My wife and I recently acquired our first road tandem, a Trek T1000 off CL, with 700c x 28mm wheels (Conti Ultra's with max pressure rating on sidewall at 116psi). Together, we weigh 280 lb, and the bike is around 40 lb (I guess), so including water, clothes and shoes, about 330 lb total load.

Does anyone have any suggestions on front/back tire pressure? I originally started at about 90/110, but that felt really noodly to us. Then I tried 100/115, and it feels less noodly, but a bit harsher ride.

We can live with the noodly feel, or a harsher ride, and maximizing speed or efficiency is not important. My top priority is finding a tire pressure that maximizes safety, minimizing risk of a blow out or pinch flat or loss of control.

Suggesstions anyone?


----------



## ohiorick

I would say to run whatever pressure you feel is working best for you. Higher pressure gets you a harsh ride, but will be better to prevent pinch flats and you will find it gets you longer tire life on the rear of the tandem. I run a 23 size tire on our tandem and run 130 PSI. That has been working for our tandem for years, not saying it will be best for you.


----------



## morryjg

I run 700x28 on our tandem and usually run about 120psi in them. The stoker has a thudbuster seatpost so the harsher ride gets evened out a bit in the back and I just put up with whatever.


----------



## tandemer

Depends on the tires.
From my point of view the best compromise between comfort and performance is a tire with very flexible sidewalls, which allows high pressure. 
We run a very nice Vredestein tire 700x25 (designed for 110-145 psi) with ~ 125psi and that's pretty good. 
We had some other 700x28 tires at 100-110psi before which were less comfortable.


----------



## butlerrider

*Agree with Morryjg...*

We're not light. With bike loaded, almost 400 pounds. We've been running Continental Gatorskins 700x28 at 116 psi or so, which is the max reccomendation on the sidewall, with a little less in the front. Have had almost 2000 trouble free miles since going to them last fall.


----------



## tandemer

butlerrider said:


> We're not light. With bike loaded, almost 400 pounds.


Same here, including the bike itself.

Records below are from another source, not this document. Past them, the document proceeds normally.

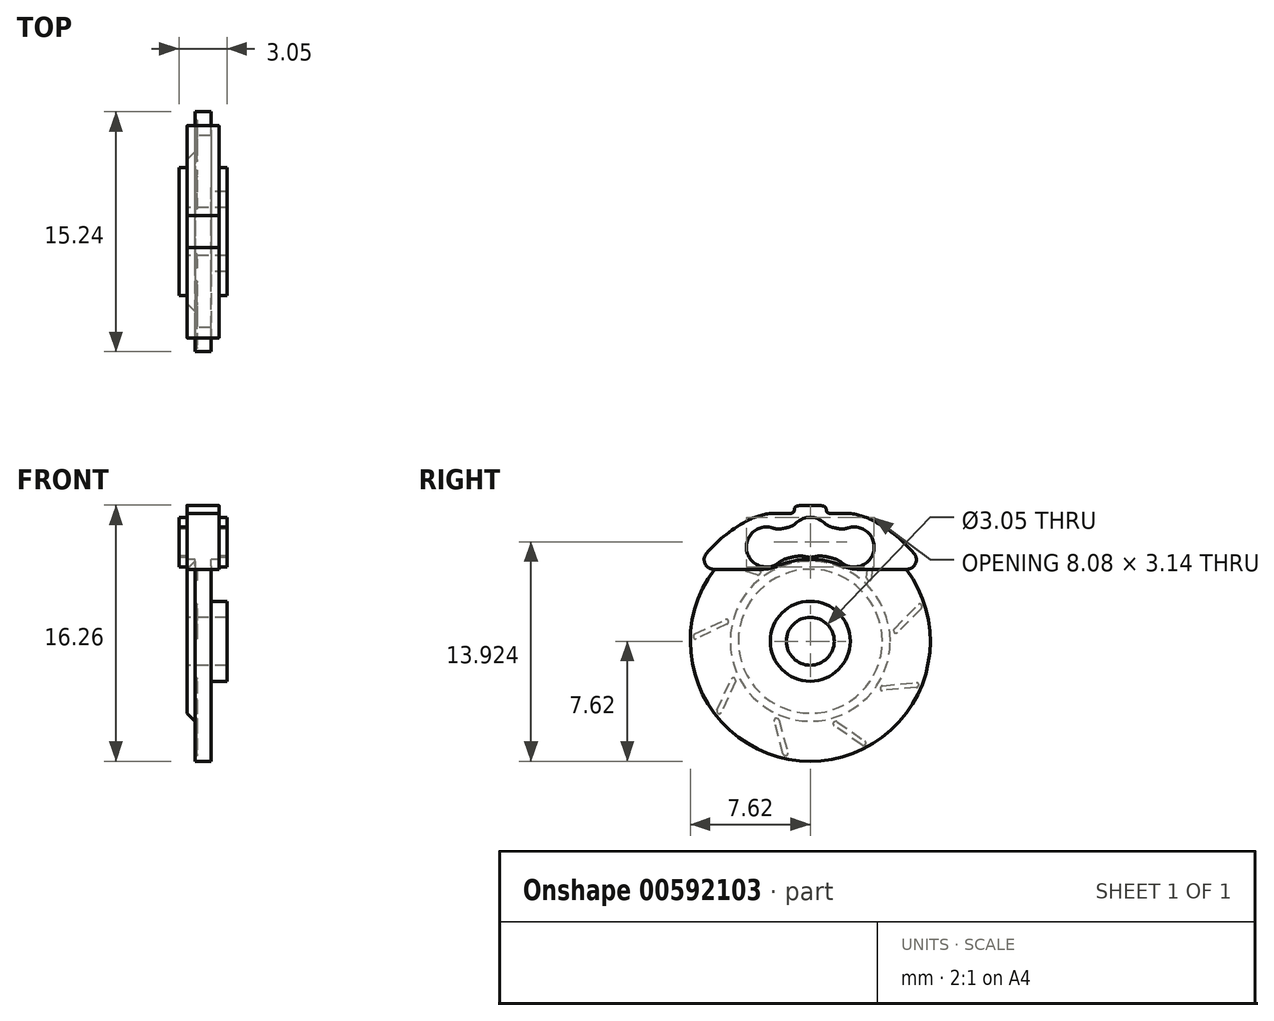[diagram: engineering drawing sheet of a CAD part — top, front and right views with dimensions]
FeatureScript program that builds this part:
annotation { "Feature Type Name" : "Feature", "Feature Type Description" : "" }
export const myFeature = defineFeature(function(context is Context, id is Id, definition is map)
    precondition{}
    {
        {
            var Q0;
            Q0=qCreatedBy(makeId("Front.planeOp"),FACE);
            var sketch = newSketch(context, id + "F0", { "sketchPlane" : qUnion([Q0])});
            skLineSegment(sketch, "E0", {"start": v(0, 4.57) * mm, "end": v(0.5, 5.08) * mm});
            skLineSegment(sketch, "E1", {"start": v(0.5, 5.08) * mm, "end": v(0.5, 7.62) * mm});
            skLineSegment(sketch, "E2", {"start": v(0.5, 7.62) * mm, "end": v(1.52, 7.62) * mm});
            skLineSegment(sketch, "E3", {"start": v(1.52, 7.62) * mm, "end": v(1.52, 2.54) * mm});
            skLineSegment(sketch, "E4", {"start": v(1.52, 2.54) * mm, "end": v(2.54, 2.54) * mm});
            skLineSegment(sketch, "E5", {"start": v(2.54, 2.54) * mm, "end": v(2.54, 1.52) * mm});
            skLineSegment(sketch, "E6", {"start": v(2.54, 1.52) * mm, "end": v(0, 1.52) * mm});
            skLineSegment(sketch, "E7", {"start": v(0, 1.52) * mm, "end": v(0, 4.57) * mm});
            skLineSegment(sketch, "E8", {"start": v(0, 0) * mm, "end": v(1.8, 0) * mm});
            skSolve(sketch);
        }
        {
            var Q0;
            Q0 = qSketchRegion(id + "F0", true);
            var Q1;
            Q1=sQuery(id+"F0.wireOp",EDGE,"E8");
            revolve(context, id + "F1", {"entities" : qUnion([Q0]), "axis" : qUnion([Q1]), "revolveType" : RevolveType.FULL});
        }
        {
            var Q0;
            Q0=qCreatedBy(makeId("Right.planeOp"),FACE);
            var sketch = newSketch(context, id + "F2", { "sketchPlane" : qUnion([Q0])});
            skLineSegment(sketch, "E9", {"start": v(0.15, 5.39) * mm, "end": v(-1.1, 7.17) * mm});
            skLineSegment(sketch, "E10", {"start": v(-0.93, 7.37) * mm, "end": v(-1, 7.37) * mm});
            skLineSegment(sketch, "E11", {"start": v(-0.82, 7.31) * mm, "end": v(0.42, 5.53) * mm});
            skLineSegment(sketch, "E12", {"start": v(0.25, 5.33) * mm, "end": v(0.32, 5.33) * mm});
            skPoint(sketch, "E13.visualSharp", {"position": v(-0.86, 7.37) * mm});
            skArc(sketch, "E13.filletArc", {"start": v(-0.82, 7.31) * mm, "mid": v(-0.87, 7.35) * mm, "end": v(-0.93, 7.37) * mm});
            skPoint(sketch, "E14.visualSharp", {"position": v(-1.23, 7.37) * mm});
            skArc(sketch, "E14.filletArc", {"start": v(-1, 7.37) * mm, "mid": v(-1.1, 7.3) * mm, "end": v(-1.1, 7.17) * mm});
            skPoint(sketch, "E15.visualSharp", {"position": v(0.56, 5.33) * mm});
            skArc(sketch, "E15.filletArc", {"start": v(0.32, 5.33) * mm, "mid": v(0.43, 5.4) * mm, "end": v(0.42, 5.53) * mm});
            skPoint(sketch, "E16.visualSharp", {"position": v(0.19, 5.33) * mm});
            skArc(sketch, "E16.filletArc", {"start": v(0.15, 5.39) * mm, "mid": v(0.2, 5.35) * mm, "end": v(0.25, 5.33) * mm});
            skLineSegment(sketch, "E17", {"start": v(0, 0) * mm, "end": v(0.25, 0) * mm});
            skLineSegment(sketch, "E18", {"start": v(0.25, 0) * mm, "end": v(0.25, 5.33) * mm});
            skLineSegment(sketch, "E19.1.0", {"start": v(-5.33, 5.07) * mm, "end": v(-3.24, 4.5) * mm});
            skArc(sketch, "E19.1.1", {"start": v(-3.19, 4.29) * mm, "mid": v(-3.14, 4.41) * mm, "end": v(-3.24, 4.5) * mm});
            skLineSegment(sketch, "E19.1.2", {"start": v(-3.23, 4.25) * mm, "end": v(-3.19, 4.29) * mm});
            skArc(sketch, "E19.1.3", {"start": v(-3.35, 4.22) * mm, "mid": v(-3.29, 4.22) * mm, "end": v(-3.23, 4.25) * mm});
            skLineSegment(sketch, "E19.1.4", {"start": v(-3.35, 4.22) * mm, "end": v(-5.45, 4.79) * mm});
            skArc(sketch, "E19.1.5", {"start": v(-5.5, 5) * mm, "mid": v(-5.54, 4.88) * mm, "end": v(-5.45, 4.79) * mm});
            skArc(sketch, "E19.1.6", {"start": v(-5.33, 5.07) * mm, "mid": v(-5.4, 5.07) * mm, "end": v(-5.45, 5.05) * mm});
            skLineSegment(sketch, "E19.1.7", {"start": v(-5.45, 5.05) * mm, "end": v(-5.5, 5) * mm});
            skLineSegment(sketch, "E19.2.0", {"start": v(-7.34, 0.46) * mm, "end": v(-5.38, 1.37) * mm});
            skArc(sketch, "E19.2.1", {"start": v(-5.2, 1.24) * mm, "mid": v(-5.25, 1.36) * mm, "end": v(-5.38, 1.37) * mm});
            skLineSegment(sketch, "E19.2.2", {"start": v(-5.2, 1.18) * mm, "end": v(-5.2, 1.24) * mm});
            skArc(sketch, "E19.2.3", {"start": v(-5.28, 1.08) * mm, "mid": v(-5.23, 1.12) * mm, "end": v(-5.2, 1.18) * mm});
            skLineSegment(sketch, "E19.2.4", {"start": v(-5.28, 1.08) * mm, "end": v(-7.25, 0.17) * mm});
            skArc(sketch, "E19.2.5", {"start": v(-7.43, 0.3) * mm, "mid": v(-7.38, 0.18) * mm, "end": v(-7.25, 0.17) * mm});
            skArc(sketch, "E19.2.6", {"start": v(-7.34, 0.46) * mm, "mid": v(-7.4, 0.42) * mm, "end": v(-7.42, 0.36) * mm});
            skLineSegment(sketch, "E19.2.7", {"start": v(-7.42, 0.36) * mm, "end": v(-7.43, 0.3) * mm});
            skLineSegment(sketch, "E19.3.0", {"start": v(-5.92, -4.37) * mm, "end": v(-5, -2.4) * mm});
            skArc(sketch, "E19.3.1", {"start": v(-4.78, -2.4) * mm, "mid": v(-4.9, -2.33) * mm, "end": v(-5, -2.4) * mm});
            skLineSegment(sketch, "E19.3.2", {"start": v(-4.75, -2.45) * mm, "end": v(-4.78, -2.4) * mm});
            skArc(sketch, "E19.3.3", {"start": v(-4.74, -2.56) * mm, "mid": v(-4.73, -2.5) * mm, "end": v(-4.75, -2.45) * mm});
            skLineSegment(sketch, "E19.3.4", {"start": v(-4.74, -2.56) * mm, "end": v(-5.66, -4.53) * mm});
            skArc(sketch, "E19.3.5", {"start": v(-5.88, -4.54) * mm, "mid": v(-5.77, -4.6) * mm, "end": v(-5.66, -4.53) * mm});
            skArc(sketch, "E19.3.6", {"start": v(-5.92, -4.37) * mm, "mid": v(-5.93, -4.43) * mm, "end": v(-5.91, -4.49) * mm});
            skLineSegment(sketch, "E19.3.7", {"start": v(-5.91, -4.49) * mm, "end": v(-5.88, -4.54) * mm});
            skLineSegment(sketch, "E19.4.0", {"start": v(-1.73, -7.15) * mm, "end": v(-2.29, -5.06) * mm});
            skArc(sketch, "E19.4.1", {"start": v(-2.12, -4.9) * mm, "mid": v(-2.25, -4.93) * mm, "end": v(-2.29, -5.06) * mm});
            skLineSegment(sketch, "E19.4.2", {"start": v(-2.06, -4.93) * mm, "end": v(-2.12, -4.9) * mm});
            skArc(sketch, "E19.4.3", {"start": v(-1.98, -5.01) * mm, "mid": v(-2.01, -4.96) * mm, "end": v(-2.06, -4.93) * mm});
            skLineSegment(sketch, "E19.4.4", {"start": v(-1.98, -5.01) * mm, "end": v(-1.42, -7.1) * mm});
            skArc(sketch, "E19.4.5", {"start": v(-1.59, -7.26) * mm, "mid": v(-1.46, -7.24) * mm, "end": v(-1.42, -7.1) * mm});
            skArc(sketch, "E19.4.6", {"start": v(-1.73, -7.15) * mm, "mid": v(-1.7, -7.2) * mm, "end": v(-1.65, -7.24) * mm});
            skLineSegment(sketch, "E19.4.7", {"start": v(-1.65, -7.24) * mm, "end": v(-1.59, -7.26) * mm});
            skLineSegment(sketch, "E19.5.0", {"start": v(3.28, -6.59) * mm, "end": v(1.5, -5.34) * mm});
            skArc(sketch, "E19.5.1", {"start": v(1.53, -5.12) * mm, "mid": v(1.44, -5.22) * mm, "end": v(1.5, -5.34) * mm});
            skLineSegment(sketch, "E19.5.2", {"start": v(1.59, -5.1) * mm, "end": v(1.53, -5.12) * mm});
            skArc(sketch, "E19.5.3", {"start": v(1.7, -5.11) * mm, "mid": v(1.65, -5.1) * mm, "end": v(1.59, -5.1) * mm});
            skLineSegment(sketch, "E19.5.4", {"start": v(1.7, -5.11) * mm, "end": v(3.48, -6.36) * mm});
            skArc(sketch, "E19.5.5", {"start": v(3.45, -6.58) * mm, "mid": v(3.53, -6.48) * mm, "end": v(3.48, -6.36) * mm});
            skArc(sketch, "E19.5.6", {"start": v(3.28, -6.59) * mm, "mid": v(3.33, -6.61) * mm, "end": v(3.4, -6.6) * mm});
            skLineSegment(sketch, "E19.5.7", {"start": v(3.4, -6.6) * mm, "end": v(3.45, -6.58) * mm});
            skLineSegment(sketch, "E19.6.0", {"start": v(6.74, -2.94) * mm, "end": v(4.58, -3.13) * mm});
            skArc(sketch, "E19.6.1", {"start": v(4.46, -2.94) * mm, "mid": v(4.46, -3.07) * mm, "end": v(4.58, -3.13) * mm});
            skLineSegment(sketch, "E19.6.2", {"start": v(4.5, -2.89) * mm, "end": v(4.46, -2.94) * mm});
            skArc(sketch, "E19.6.3", {"start": v(4.6, -2.82) * mm, "mid": v(4.53, -2.84) * mm, "end": v(4.5, -2.89) * mm});
            skLineSegment(sketch, "E19.6.4", {"start": v(4.6, -2.82) * mm, "end": v(6.75, -2.63) * mm});
            skArc(sketch, "E19.6.5", {"start": v(6.87, -2.82) * mm, "mid": v(6.87, -2.7) * mm, "end": v(6.75, -2.63) * mm});
            skArc(sketch, "E19.6.6", {"start": v(6.74, -2.94) * mm, "mid": v(6.8, -2.92) * mm, "end": v(6.84, -2.88) * mm});
            skLineSegment(sketch, "E19.6.7", {"start": v(6.84, -2.88) * mm, "end": v(6.87, -2.82) * mm});
            skLineSegment(sketch, "E19.7.0", {"start": v(7.06, 2.08) * mm, "end": v(5.52, 0.55) * mm});
            skArc(sketch, "E19.7.1", {"start": v(5.3, 0.62) * mm, "mid": v(5.4, 0.52) * mm, "end": v(5.52, 0.55) * mm});
            skLineSegment(sketch, "E19.7.2", {"start": v(5.3, 0.68) * mm, "end": v(5.3, 0.62) * mm});
            skArc(sketch, "E19.7.3", {"start": v(5.33, 0.79) * mm, "mid": v(5.3, 0.74) * mm, "end": v(5.3, 0.68) * mm});
            skLineSegment(sketch, "E19.7.4", {"start": v(5.33, 0.79) * mm, "end": v(6.87, 2.32) * mm});
            skArc(sketch, "E19.7.5", {"start": v(7.08, 2.26) * mm, "mid": v(7, 2.35) * mm, "end": v(6.87, 2.32) * mm});
            skArc(sketch, "E19.7.6", {"start": v(7.06, 2.08) * mm, "mid": v(7.09, 2.13) * mm, "end": v(7.1, 2.2) * mm});
            skLineSegment(sketch, "E19.7.7", {"start": v(7.1, 2.2) * mm, "end": v(7.08, 2.26) * mm});
            skLineSegment(sketch, "E19.8.0", {"start": v(4.07, 6.13) * mm, "end": v(3.88, 3.97) * mm});
            skArc(sketch, "E19.8.1", {"start": v(3.67, 3.88) * mm, "mid": v(3.8, 3.86) * mm, "end": v(3.88, 3.97) * mm});
            skLineSegment(sketch, "E19.8.2", {"start": v(3.62, 3.92) * mm, "end": v(3.67, 3.88) * mm});
            skArc(sketch, "E19.8.3", {"start": v(3.58, 4.03) * mm, "mid": v(3.59, 3.97) * mm, "end": v(3.62, 3.92) * mm});
            skLineSegment(sketch, "E19.8.4", {"start": v(3.58, 4.03) * mm, "end": v(3.77, 6.2) * mm});
            skArc(sketch, "E19.8.5", {"start": v(3.98, 6.28) * mm, "mid": v(3.85, 6.3) * mm, "end": v(3.77, 6.2) * mm});
            skArc(sketch, "E19.8.6", {"start": v(4.07, 6.13) * mm, "mid": v(4.06, 6.2) * mm, "end": v(4.02, 6.24) * mm});
            skLineSegment(sketch, "E19.8.7", {"start": v(4.02, 6.24) * mm, "end": v(3.98, 6.28) * mm});
            skPoint(sketch, "E19.center", {"position": v(0, 0) * mm});
            skSolve(sketch);
        }
        {
            var Q0;
            Q0 = qSketchRegion(id + "F2", true);
            extrude(context, id + "F3", {"entities" : qUnion([Q0]), "operationType" : NewBodyOperationType.REMOVE, "depth" : 0.64 * mm, "offsetDistance" : 25.4 * mm});
        }
        {
            var Q0;
            Q0=qCreatedBy(makeId("Right.planeOp"),FACE);
            var sketch = newSketch(context, id + "F4", { "sketchPlane" : qUnion([Q0])});
            skArc(sketch, "E20", {"start": v(6.6, 5.58) * mm, "mid": v(5.34, 6.8) * mm, "end": v(3.86, 7.73) * mm});
            skLineSegment(sketch, "E21", {"start": v(0, 0) * mm, "end": v(0, 4.57) * mm});
            skLineSegment(sketch, "E22", {"start": v(-3.07, 4.57) * mm, "end": v(-6.13, 4.57) * mm});
            skLineSegment(sketch, "E23", {"start": v(3.07, 4.57) * mm, "end": v(6.13, 4.57) * mm});
            skLineSegment(sketch, "E24", {"start": v(0, 4.57) * mm, "end": v(0, 8.13) * mm});
            skLineSegment(sketch, "E25", {"start": v(2.16, 8.13) * mm, "end": v(1.22, 8.13) * mm});
            skPoint(sketch, "E26.orphan", {"position": v(3.74, 8.13) * mm});
            skLineSegment(sketch, "E27", {"start": v(1.02, 8.33) * mm, "end": v(1.02, 8.35) * mm});
            skLineSegment(sketch, "E28", {"start": v(-1.02, 8.33) * mm, "end": v(-1.02, 8.35) * mm});
            skArc(sketch, "E29.trimOffspring", {"start": v(-3.86, 7.73) * mm, "mid": v(-5.34, 6.8) * mm, "end": v(-6.6, 5.58) * mm});
            skArc(sketch, "E30.trimOffspring", {"start": v(0.79, 8.6) * mm, "mid": v(0, 8.64) * mm, "end": v(-0.79, 8.6) * mm});
            skLineSegment(sketch, "E31.trimOffspring", {"start": v(-1.22, 8.13) * mm, "end": v(-2.16, 8.13) * mm});
            skPoint(sketch, "E32.visualSharp", {"position": v(1.02, 8.58) * mm});
            skArc(sketch, "E32.filletArc", {"start": v(1.02, 8.35) * mm, "mid": v(0.95, 8.52) * mm, "end": v(0.79, 8.6) * mm});
            skPoint(sketch, "E33.visualSharp", {"position": v(-1.02, 8.58) * mm});
            skArc(sketch, "E33.filletArc", {"start": v(-0.79, 8.6) * mm, "mid": v(-0.95, 8.52) * mm, "end": v(-1.02, 8.35) * mm});
            skPoint(sketch, "E34.visualSharp", {"position": v(-1.02, 8.13) * mm});
            skArc(sketch, "E34.filletArc", {"start": v(-1.22, 8.13) * mm, "mid": v(-1.08, 8.19) * mm, "end": v(-1.02, 8.33) * mm});
            skPoint(sketch, "E35.visualSharp", {"position": v(1.02, 8.13) * mm});
            skArc(sketch, "E35.filletArc", {"start": v(1.02, 8.33) * mm, "mid": v(1.08, 8.19) * mm, "end": v(1.22, 8.13) * mm});
            skPoint(sketch, "E36.visualSharp", {"position": v(2.92, 8.13) * mm});
            skArc(sketch, "E36.filletArc", {"start": v(3.86, 7.73) * mm, "mid": v(3.03, 8.03) * mm, "end": v(2.16, 8.13) * mm});
            skPoint(sketch, "E37.visualSharp", {"position": v(-2.92, 8.13) * mm});
            skArc(sketch, "E37.filletArc", {"start": v(-2.16, 8.13) * mm, "mid": v(-3.03, 8.03) * mm, "end": v(-3.86, 7.73) * mm});
            skPoint(sketch, "E38.visualSharp", {"position": v(-7.33, 4.57) * mm});
            skArc(sketch, "E38.filletArc", {"start": v(-6.6, 5.58) * mm, "mid": v(-6.68, 4.92) * mm, "end": v(-6.13, 4.57) * mm});
            skPoint(sketch, "E39.visualSharp", {"position": v(7.33, 4.57) * mm});
            skArc(sketch, "E39.filletArc", {"start": v(6.13, 4.57) * mm, "mid": v(6.68, 4.92) * mm, "end": v(6.6, 5.58) * mm});
            skArc(sketch, "E40", {"start": v(2.06, 4.78) * mm, "mid": v(0, 5.2) * mm, "end": v(-2.06, 4.78) * mm});
            skPoint(sketch, "E41.visualSharp", {"position": v(-2.5, 4.57) * mm});
            skArc(sketch, "E41.filletArc", {"start": v(-3.07, 4.57) * mm, "mid": v(-2.56, 4.62) * mm, "end": v(-2.06, 4.78) * mm});
            skPoint(sketch, "E42.visualSharp", {"position": v(2.5, 4.57) * mm});
            skArc(sketch, "E42.filletArc", {"start": v(2.06, 4.78) * mm, "mid": v(2.56, 4.62) * mm, "end": v(3.07, 4.57) * mm});
            skSolve(sketch);
        }
        {
            var Q0;
            Q0 = qSketchRegion(id + "F4", true);
            extrude(context, id + "F5", {"entities" : qUnion([Q0]), "operationType" : NewBodyOperationType.ADD, "depth" : 2.03 * mm, "offsetDistance" : 25.4 * mm});
        }
        {
            var Q0;
            Q0=qCreatedBy(makeId("Right.planeOp"),FACE);
            var sketch = newSketch(context, id + "F6", { "sketchPlane" : qUnion([Q0])});
            skArc(sketch, "E43", {"start": v(-0.32, 5.37) * mm, "mid": v(0, 5.33) * mm, "end": v(0.32, 5.37) * mm});
            skArc(sketch, "E44", {"start": v(1.99, 5) * mm, "mid": v(4.04, 5.75) * mm, "end": v(2.4, 7.2) * mm});
            skLineSegment(sketch, "E45", {"start": v(0, 0) * mm, "end": v(0, 4.22) * mm});
            skLineSegment(sketch, "E46", {"start": v(2.8, 5.99) * mm, "end": v(0, 0) * mm});
            skArc(sketch, "E47.MirrorC", {"start": v(-1.99, 5) * mm, "mid": v(-4.04, 5.75) * mm, "end": v(-2.4, 7.2) * mm});
            skArc(sketch, "E48", {"start": v(1.7, 7.16) * mm, "mid": v(1.6, 7.2) * mm, "end": v(1.48, 7.22) * mm});
            skArc(sketch, "E49.trimOffspring", {"start": v(-0.82, 5.4) * mm, "mid": v(-1.18, 5.33) * mm, "end": v(-1.54, 5.24) * mm});
            skArc(sketch, "E50.trimOffspring", {"start": v(1.54, 5.24) * mm, "mid": v(1.18, 5.33) * mm, "end": v(0.82, 5.4) * mm});
            skArc(sketch, "E51.trimOffspring", {"start": v(-1.48, 7.22) * mm, "mid": v(-1.6, 7.2) * mm, "end": v(-1.7, 7.16) * mm});
            skArc(sketch, "E52.trimOffspring", {"start": v(0.87, 7.53) * mm, "mid": v(0, 7.87) * mm, "end": v(-0.87, 7.53) * mm});
            skPoint(sketch, "E53.visualSharp", {"position": v(-2.11, 7.06) * mm});
            skArc(sketch, "E53.filletArc", {"start": v(-2.4, 7.2) * mm, "mid": v(-2.06, 7.13) * mm, "end": v(-1.7, 7.16) * mm});
            skPoint(sketch, "E54.visualSharp", {"position": v(-1.07, 7.29) * mm});
            skArc(sketch, "E54.filletArc", {"start": v(-1.48, 7.22) * mm, "mid": v(-1.15, 7.33) * mm, "end": v(-0.87, 7.53) * mm});
            skPoint(sketch, "E55.visualSharp", {"position": v(1.07, 7.29) * mm});
            skArc(sketch, "E55.filletArc", {"start": v(0.87, 7.53) * mm, "mid": v(1.15, 7.33) * mm, "end": v(1.48, 7.22) * mm});
            skPoint(sketch, "E56.visualSharp", {"position": v(2.11, 7.06) * mm});
            skArc(sketch, "E56.filletArc", {"start": v(1.7, 7.16) * mm, "mid": v(2.06, 7.13) * mm, "end": v(2.4, 7.2) * mm});
            skPoint(sketch, "E57.visualSharp", {"position": v(1.84, 5.14) * mm});
            skArc(sketch, "E57.filletArc", {"start": v(1.99, 5) * mm, "mid": v(1.77, 5.14) * mm, "end": v(1.54, 5.24) * mm});
            skPoint(sketch, "E58.visualSharp", {"position": v(0.5, 5.44) * mm});
            skArc(sketch, "E58.filletArc", {"start": v(0.82, 5.4) * mm, "mid": v(0.57, 5.41) * mm, "end": v(0.32, 5.37) * mm});
            skPoint(sketch, "E59.visualSharp", {"position": v(-0.5, 5.44) * mm});
            skArc(sketch, "E59.filletArc", {"start": v(-0.32, 5.37) * mm, "mid": v(-0.57, 5.41) * mm, "end": v(-0.82, 5.4) * mm});
            skPoint(sketch, "E60.visualSharp", {"position": v(-1.84, 5.14) * mm});
            skArc(sketch, "E60.filletArc", {"start": v(-1.54, 5.24) * mm, "mid": v(-1.77, 5.14) * mm, "end": v(-1.99, 5) * mm});
            skSolve(sketch);
        }
        {
            var Q0;
            Q0 = qSketchRegion(id + "F6", true);
            extrude(context, id + "F7", {"entities" : qUnion([Q0]), "operationType" : NewBodyOperationType.ADD, "depth" : 2.54 * mm, "offsetDistance" : 25.4 * mm, "hasSecondDirection" : true, "secondDirectionOppositeDirection" : true, "secondDirectionDepth" : 0.5 * mm});
        }
    });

Take care, your rims can handle the high pressure!


----------



## ratfink74

our team is a little north of 400lbs and we run 116 front and rear on Conti gatorskins 700x28. no problems in a year and a half. 40 hole Dyad rims FWIW.


----------



## Rad Fondo

Michelin Pro Race 3 700x23, 350lbs bike and riders, 110 psi front and rear. Works great for us.


----------



## radman42

115 sounds about right for your team weight. We usually run 120 on 28c but our team weight is higher. Experiment a bit and you'll find the right pressure. Cheers!


----------



## bike867

Team/Bike Weight: 350 pounds
Tires: Conti Gatorskins 700x28
Pressure: 115 front/rear

Have been on 4 European tandem trips and never have flatted. Rode with one team with 700x23 who were flatting multiple times per day. 

We have flatted locally, of course.


----------